In the lines from the line with "byte i = 0;" up to and including the line with "axis_x_servo.attach(AXIS_X_PIN);", swap "LASER_PIN" for "BEAM_PIN" and give those lines again with nothing else changed.

..............................

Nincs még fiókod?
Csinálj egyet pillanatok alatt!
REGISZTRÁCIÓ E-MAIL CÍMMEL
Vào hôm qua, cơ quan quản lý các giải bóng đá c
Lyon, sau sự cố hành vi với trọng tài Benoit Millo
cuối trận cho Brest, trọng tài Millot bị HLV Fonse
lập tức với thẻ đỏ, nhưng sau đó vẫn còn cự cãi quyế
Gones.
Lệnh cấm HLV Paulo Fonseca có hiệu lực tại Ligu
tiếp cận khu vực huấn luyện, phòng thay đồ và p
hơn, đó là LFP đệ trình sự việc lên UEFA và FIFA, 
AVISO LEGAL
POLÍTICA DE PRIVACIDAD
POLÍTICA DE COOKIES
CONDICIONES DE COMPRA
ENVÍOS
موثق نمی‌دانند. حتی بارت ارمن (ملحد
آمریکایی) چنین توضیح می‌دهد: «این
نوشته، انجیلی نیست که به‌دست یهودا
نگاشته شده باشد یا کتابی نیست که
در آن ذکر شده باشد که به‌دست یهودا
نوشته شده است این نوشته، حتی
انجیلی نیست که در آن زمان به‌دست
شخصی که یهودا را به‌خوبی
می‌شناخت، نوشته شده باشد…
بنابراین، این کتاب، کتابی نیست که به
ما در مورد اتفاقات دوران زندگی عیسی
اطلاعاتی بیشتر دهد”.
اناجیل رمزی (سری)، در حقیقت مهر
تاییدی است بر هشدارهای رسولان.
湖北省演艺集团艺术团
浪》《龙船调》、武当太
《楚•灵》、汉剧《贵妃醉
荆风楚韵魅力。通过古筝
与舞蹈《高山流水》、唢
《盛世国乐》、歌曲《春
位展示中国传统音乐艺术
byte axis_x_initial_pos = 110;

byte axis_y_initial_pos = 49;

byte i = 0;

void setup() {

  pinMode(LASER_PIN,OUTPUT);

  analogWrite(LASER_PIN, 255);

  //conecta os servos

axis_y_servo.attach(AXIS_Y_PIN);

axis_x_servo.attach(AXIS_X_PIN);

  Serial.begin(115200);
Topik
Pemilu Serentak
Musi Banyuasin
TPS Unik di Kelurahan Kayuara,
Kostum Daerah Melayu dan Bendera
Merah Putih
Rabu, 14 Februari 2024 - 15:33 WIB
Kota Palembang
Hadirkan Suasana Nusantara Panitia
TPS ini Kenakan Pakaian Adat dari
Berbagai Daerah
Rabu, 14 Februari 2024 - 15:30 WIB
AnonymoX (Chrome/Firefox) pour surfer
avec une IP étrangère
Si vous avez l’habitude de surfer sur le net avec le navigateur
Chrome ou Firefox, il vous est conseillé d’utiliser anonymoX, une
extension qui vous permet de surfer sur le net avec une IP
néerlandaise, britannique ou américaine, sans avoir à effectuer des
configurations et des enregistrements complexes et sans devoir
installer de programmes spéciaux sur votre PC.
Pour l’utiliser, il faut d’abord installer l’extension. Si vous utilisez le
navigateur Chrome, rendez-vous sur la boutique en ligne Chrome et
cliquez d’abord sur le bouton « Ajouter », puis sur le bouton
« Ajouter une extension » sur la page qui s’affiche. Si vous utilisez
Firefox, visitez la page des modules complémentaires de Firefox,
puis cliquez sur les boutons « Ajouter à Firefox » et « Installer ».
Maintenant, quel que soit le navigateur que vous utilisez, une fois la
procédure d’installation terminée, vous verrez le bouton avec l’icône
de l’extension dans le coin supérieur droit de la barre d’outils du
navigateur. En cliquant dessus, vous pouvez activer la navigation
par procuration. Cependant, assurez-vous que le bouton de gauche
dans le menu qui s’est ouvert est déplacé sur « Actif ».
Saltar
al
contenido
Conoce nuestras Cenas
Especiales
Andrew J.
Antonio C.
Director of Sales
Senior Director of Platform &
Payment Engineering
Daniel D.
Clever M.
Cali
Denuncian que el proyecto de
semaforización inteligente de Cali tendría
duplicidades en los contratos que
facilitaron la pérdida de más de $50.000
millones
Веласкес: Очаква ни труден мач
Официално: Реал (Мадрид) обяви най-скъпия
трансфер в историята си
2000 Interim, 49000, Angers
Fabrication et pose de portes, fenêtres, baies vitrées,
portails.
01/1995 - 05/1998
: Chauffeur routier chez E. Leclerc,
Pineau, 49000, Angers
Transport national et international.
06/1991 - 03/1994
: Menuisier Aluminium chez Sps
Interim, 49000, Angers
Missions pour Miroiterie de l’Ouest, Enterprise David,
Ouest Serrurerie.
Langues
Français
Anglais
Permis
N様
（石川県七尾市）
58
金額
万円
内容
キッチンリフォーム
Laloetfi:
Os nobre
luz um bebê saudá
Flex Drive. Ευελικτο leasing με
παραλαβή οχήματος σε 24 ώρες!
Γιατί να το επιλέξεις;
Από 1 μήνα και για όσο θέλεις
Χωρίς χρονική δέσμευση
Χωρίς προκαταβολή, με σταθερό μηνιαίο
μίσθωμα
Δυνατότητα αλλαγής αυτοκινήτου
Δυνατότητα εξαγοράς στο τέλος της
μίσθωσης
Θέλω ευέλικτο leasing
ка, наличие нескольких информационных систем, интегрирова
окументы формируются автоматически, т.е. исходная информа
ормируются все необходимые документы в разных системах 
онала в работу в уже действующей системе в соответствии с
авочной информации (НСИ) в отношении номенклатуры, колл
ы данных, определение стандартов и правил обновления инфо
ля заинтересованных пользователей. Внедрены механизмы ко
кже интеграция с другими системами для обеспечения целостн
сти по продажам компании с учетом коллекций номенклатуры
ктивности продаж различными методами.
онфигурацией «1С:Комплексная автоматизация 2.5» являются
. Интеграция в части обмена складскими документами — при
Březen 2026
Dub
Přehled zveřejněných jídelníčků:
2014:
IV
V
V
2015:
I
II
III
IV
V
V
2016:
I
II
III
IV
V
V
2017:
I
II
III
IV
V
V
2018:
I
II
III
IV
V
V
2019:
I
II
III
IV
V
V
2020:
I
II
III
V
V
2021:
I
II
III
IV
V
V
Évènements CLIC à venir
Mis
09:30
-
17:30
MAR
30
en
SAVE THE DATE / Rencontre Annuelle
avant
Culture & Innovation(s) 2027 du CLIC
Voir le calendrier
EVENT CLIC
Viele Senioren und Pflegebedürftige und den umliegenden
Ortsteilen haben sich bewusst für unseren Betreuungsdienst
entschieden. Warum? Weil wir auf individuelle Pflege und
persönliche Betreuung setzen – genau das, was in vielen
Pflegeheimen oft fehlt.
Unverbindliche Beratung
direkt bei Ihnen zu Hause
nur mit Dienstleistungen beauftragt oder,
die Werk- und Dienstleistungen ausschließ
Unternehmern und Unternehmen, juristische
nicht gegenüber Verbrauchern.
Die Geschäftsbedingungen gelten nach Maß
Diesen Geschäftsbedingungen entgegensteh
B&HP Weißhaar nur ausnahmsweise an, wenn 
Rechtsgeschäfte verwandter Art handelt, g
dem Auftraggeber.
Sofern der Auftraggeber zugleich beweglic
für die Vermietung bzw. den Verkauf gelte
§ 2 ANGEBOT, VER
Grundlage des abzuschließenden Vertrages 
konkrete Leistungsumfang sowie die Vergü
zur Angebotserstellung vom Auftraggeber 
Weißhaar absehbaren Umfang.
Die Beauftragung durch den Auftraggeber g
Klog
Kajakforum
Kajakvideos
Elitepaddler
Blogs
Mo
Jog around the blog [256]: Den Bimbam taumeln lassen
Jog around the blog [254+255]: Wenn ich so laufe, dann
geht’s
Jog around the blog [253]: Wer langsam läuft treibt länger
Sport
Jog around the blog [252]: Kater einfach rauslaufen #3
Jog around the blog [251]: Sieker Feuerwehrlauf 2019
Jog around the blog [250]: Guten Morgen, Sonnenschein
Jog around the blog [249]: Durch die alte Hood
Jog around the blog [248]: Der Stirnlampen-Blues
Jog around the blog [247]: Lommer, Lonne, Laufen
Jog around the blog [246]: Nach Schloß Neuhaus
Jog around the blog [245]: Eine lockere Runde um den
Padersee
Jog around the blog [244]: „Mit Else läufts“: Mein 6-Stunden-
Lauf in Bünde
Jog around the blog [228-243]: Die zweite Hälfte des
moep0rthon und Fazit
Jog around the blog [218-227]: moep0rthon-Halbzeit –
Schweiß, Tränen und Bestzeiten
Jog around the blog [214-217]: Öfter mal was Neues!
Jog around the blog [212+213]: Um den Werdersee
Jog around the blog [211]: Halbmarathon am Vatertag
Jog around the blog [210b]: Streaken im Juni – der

..............................

## RESULT BELOW:
byte i = 0;

void setup() {

  pinMode(BEAM_PIN,OUTPUT);

  analogWrite(BEAM_PIN, 255);

  //conecta os servos

axis_y_servo.attach(AXIS_Y_PIN);

axis_x_servo.attach(AXIS_X_PIN);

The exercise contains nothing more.